THE DATA:
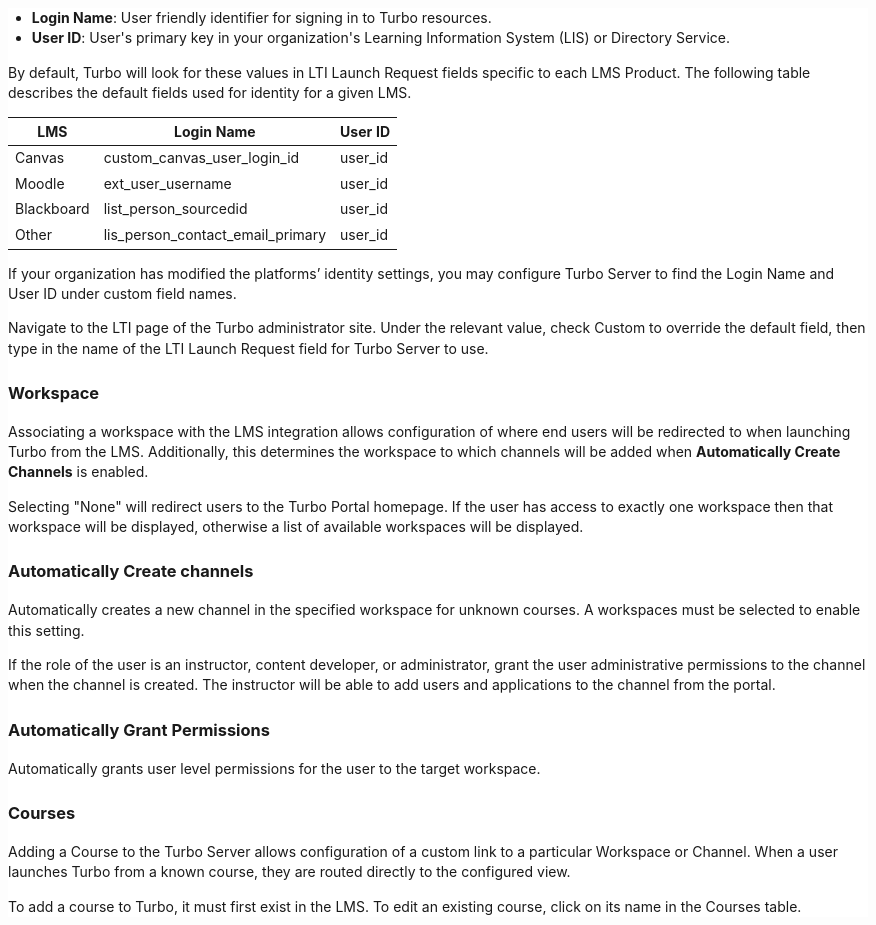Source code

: - **Login Name**: User friendly identifier for signing in to Turbo resources.
- **User ID**: User's primary key in your organization's Learning Information System (LIS) or Directory Service.

By default, Turbo will look for these values in LTI Launch Request fields specific to each LMS Product. The following table describes the default fields used for identity for a given LMS.

| LMS        | Login Name                       | User ID |
| ---------- | -------------------------------- | ------- |
| Canvas     | custom_canvas_user_login_id      | user_id |
| Moodle     | ext_user_username                | user_id |
| Blackboard | list_person_sourcedid            | user_id |
| Other      | lis_person_contact_email_primary | user_id |

If your organization has modified the platforms’ identity settings, you may configure Turbo Server to find the Login Name and User ID under custom field names.

Navigate to the LTI page of the Turbo administrator site. Under the relevant value, check Custom to override the default field, then type in the name of the LTI Launch Request field for Turbo Server to use.

### Workspace

Associating a workspace with the LMS integration allows configuration of where end users will be redirected to when launching Turbo from the LMS. Additionally, this determines the workspace to which channels will be added when **Automatically Create Channels** is enabled.

Selecting "None" will redirect users to the Turbo Portal homepage. If the user has access to exactly one workspace then that workspace will be displayed, otherwise a list of available workspaces will be displayed.

### Automatically Create channels

Automatically creates a new channel in the specified workspace for unknown courses. A workspaces must be selected to enable this setting.

If the role of the user is an instructor, content developer, or administrator, grant the user administrative permissions to the channel when the channel is created. The instructor will be able to add users and applications to the channel from the portal.

### Automatically Grant Permissions

Automatically grants user level permissions for the user to the target workspace.

### Courses

Adding a Course to the Turbo Server allows configuration of a custom link to a particular Workspace or Channel. When a user launches Turbo from a known course, they are routed directly to the configured view.

To add a course to Turbo, it must first exist in the LMS. To edit an existing course, click on its name in the Courses table.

PROBLEM TO SOLVE:
Go through the listing above, and whenever a line holds the word "users", copy it.

EXERCISE RESULT:
Associating a workspace with the LMS integration allows configuration of where end users will be redirected to when launching Turbo from the LMS. Additionally, this determines the workspace to which channels will be added when **Automatically Create Channels** is enabled.
Selecting "None" will redirect users to the Turbo Portal homepage. If the user has access to exactly one workspace then that workspace will be displayed, otherwise a list of available workspaces will be displayed.
If the role of the user is an instructor, content developer, or administrator, grant the user administrative permissions to the channel when the channel is created. The instructor will be able to add users and applications to the channel from the portal.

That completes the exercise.